Foley & Lardner also had problems with the one-practitioner rule.
“CMS comments about RPM being billed by only one practitioner is new, and when read in context of the Final Rule, it remains unclear if CMS means a practitioner cannot bill multiple RPM services for the same patient in the same month, or if it means CMS will pay only one RPM claim per beneficiary per month,” the Foley & Lardner team, led by Nate Lacktman, partner and chair of the firm’s national Telemedicine & Digital Health Industry Team, wrote in a December blog. “If the former, a patient could enroll in different RPM programs with different specialists during the same time period (e.g., a cardiologist for the patient’s heart needs and an endocrinologist for the patient’s diabetes) and each specialist could bill Medicare for their respective RPM services. If the latter, a patient could enroll in only one practitioner’s RPM program, which is how CCM services are currently structured. CMS’ billing guidance for CCM is expressly clear about this restriction, but the RPM guidance does not use a similarly explicit statement, so there remains definite ambiguity.”
Those arguments didn’t sway CMS to change its mind.
“As we stated in the proposed rule, we believe these two codes should be reported for a patient only once during a 30-day period and only when reasonable and necessary,” CMS explained in this week’s amendment. “In response to public commenters, we are clarifying that only one practitioner can bill CPT codes 99453 and 99454 during a 30-day period and only when at least 16 days of data have been collected on at least one medical device as defined in section 201(h) of the FFDCA. CPT language suggests that even when multiple medical devices are provided to a patient, the services associated with all the medical devices can be billed only once per patient per 30-day period and only when at least 16 days of data have been collected.”

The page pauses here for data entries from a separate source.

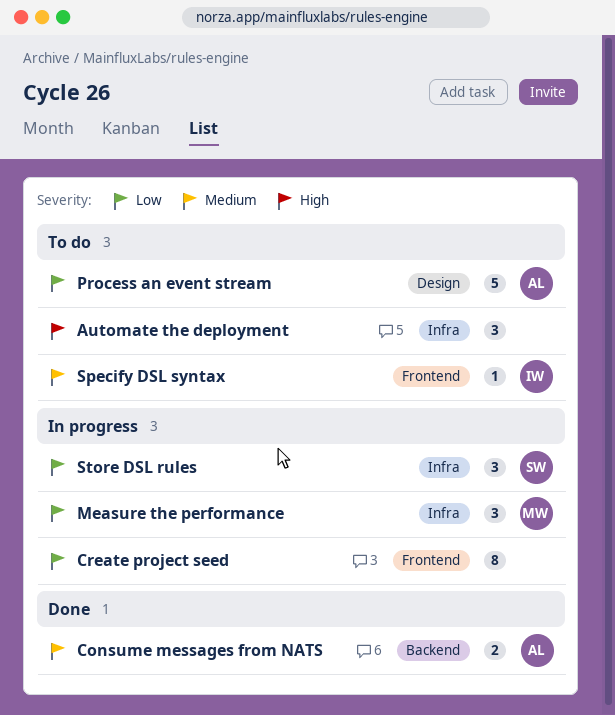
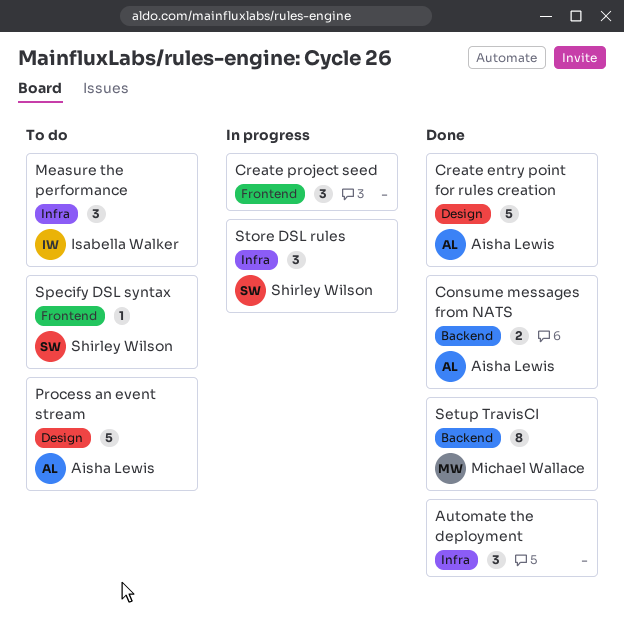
Automate the deployment, status: To do -> Done
Create entry point for rules creation: none -> present
Create project seed, estimate: 8 -> 3
Measure the performance, status: In progress -> To do
Measure the performance, owner: Michael Wallace -> Isabella Walker
Setup TravisCI: none -> present
Specify DSL syntax, owner: Isabella Walker -> Shirley Wilson

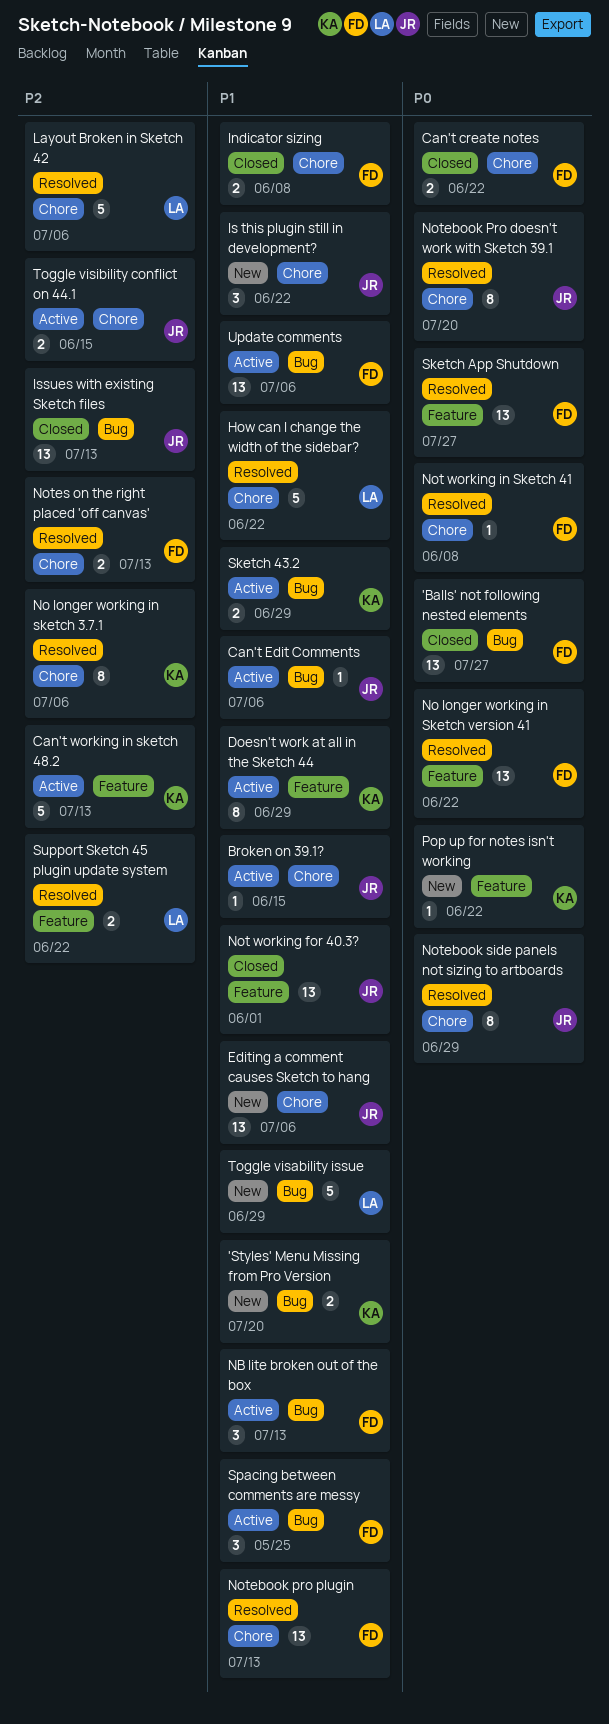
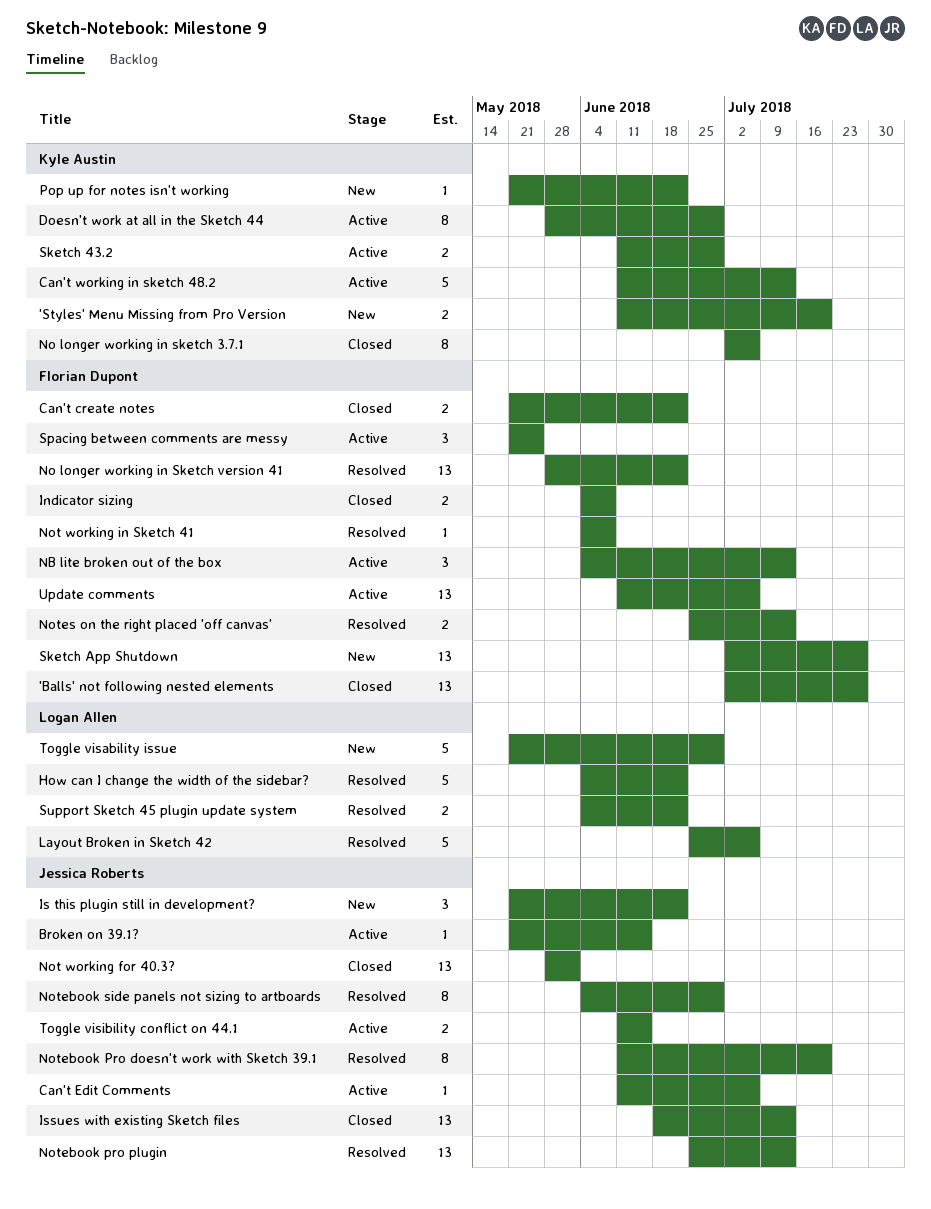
Editing a comment causes Sketch to hang: present -> none
No longer working in sketch 3.7.1, status: Resolved -> Closed
Notebook pro plugin, owner: Florian Dupont -> Jessica Roberts
Sketch App Shutdown, status: Resolved -> New

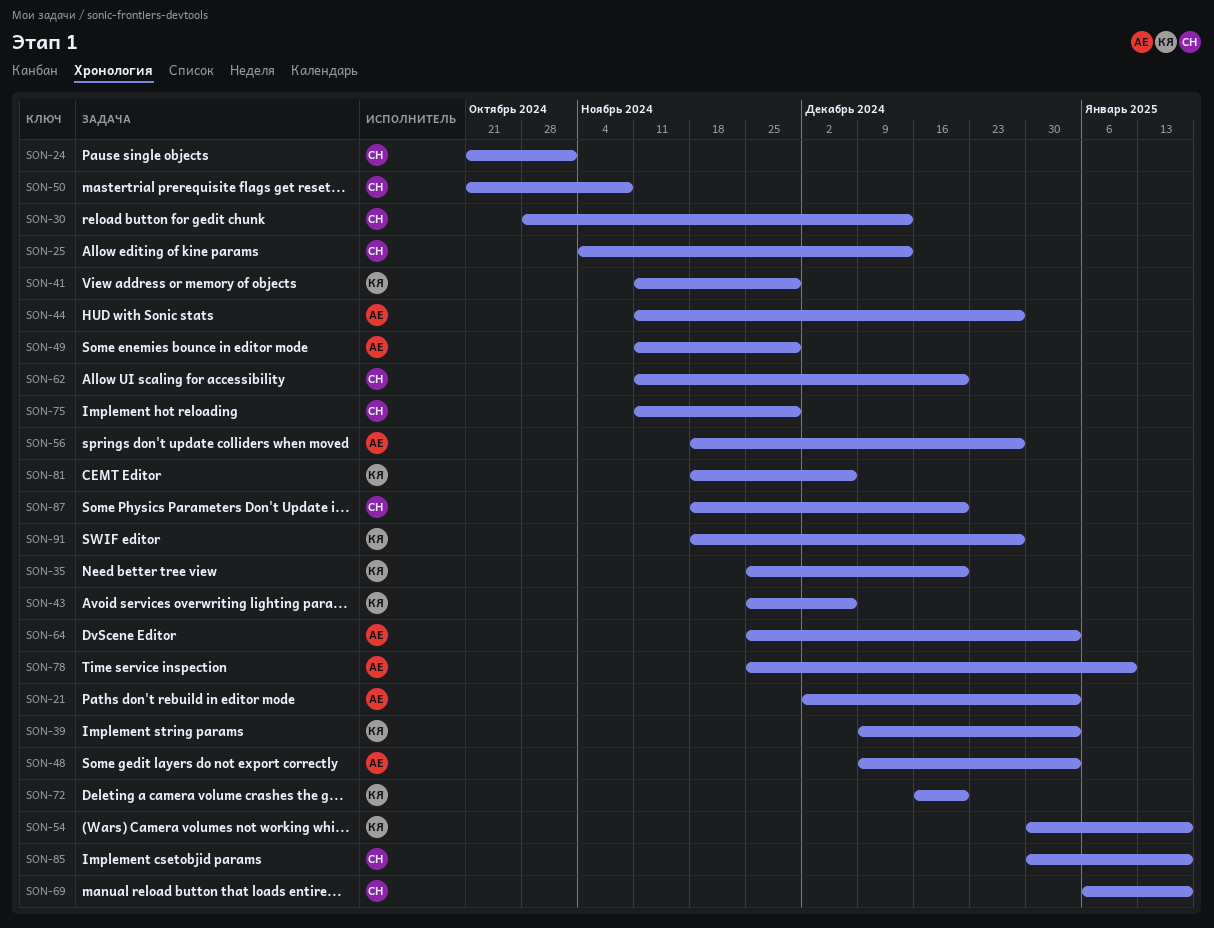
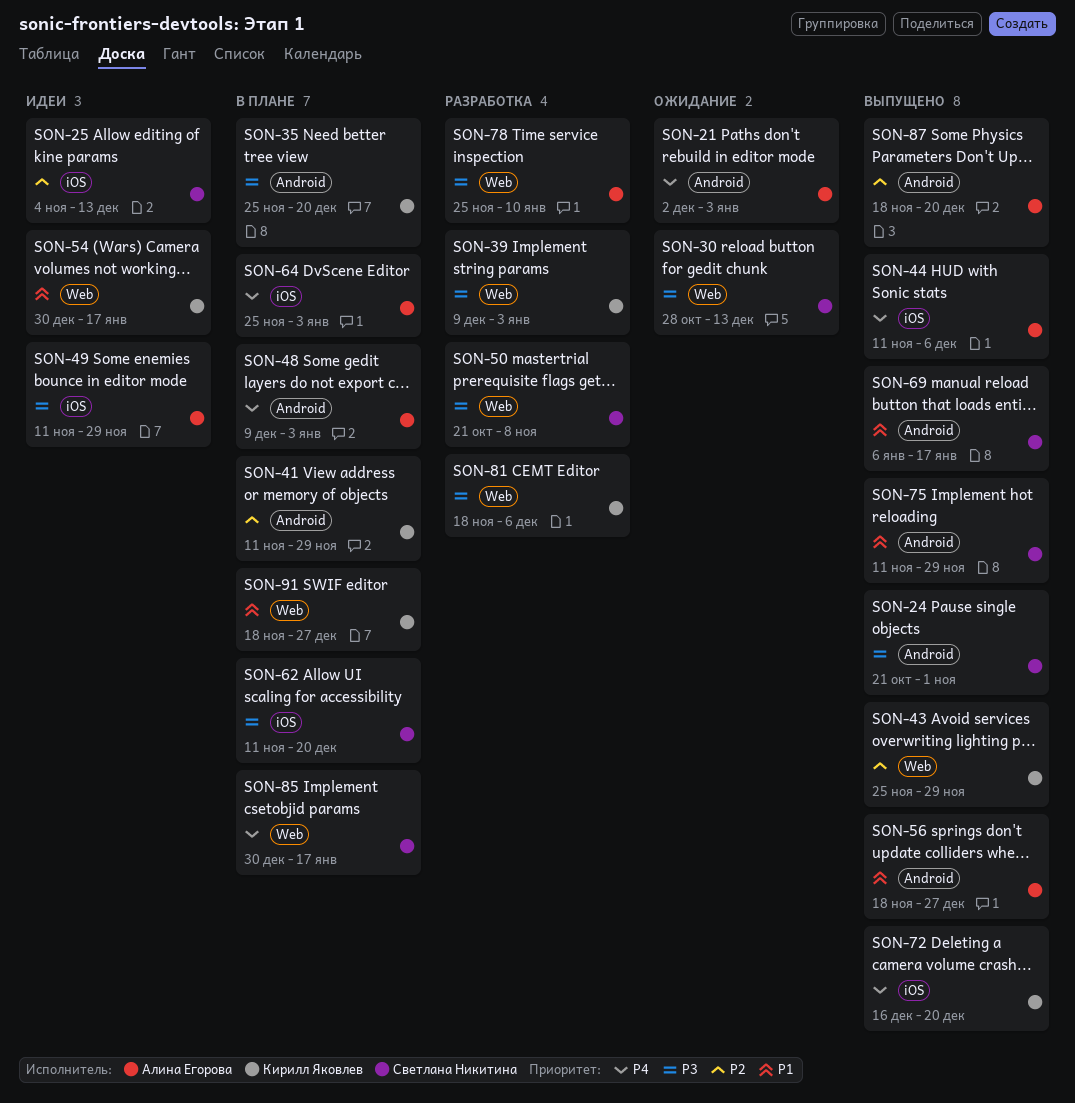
SON-43, due: Dec 6 -> Nov 29
SON-44, due: Dec 27 -> Dec 6
SON-87, owner: Светлана Никитина -> Алина Егорова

“We also note that when a more specific code is available to describe a service, CPT indicates that the more specific code should be billed,” the agency continued. “We believe that there are additional, more specific codes available for billing that allow remote monitoring (for example, CPT code 95250 for continuous glucose monitoring and CPT codes 99473 and 99474 for self-measured blood pressure monitoring).”
“In summary,” it said, “we are clarifying that CPT codes 99453 and 99454 should be reported only once during a 30-day period; that even when multiple medical devices are provided to a patient, the services associated with all the medical devices can be billed by only one practitioner, only once per patient, per 30-day period, and only when at least 16 days of data have been collected; and that the services must be reasonable and necessary.”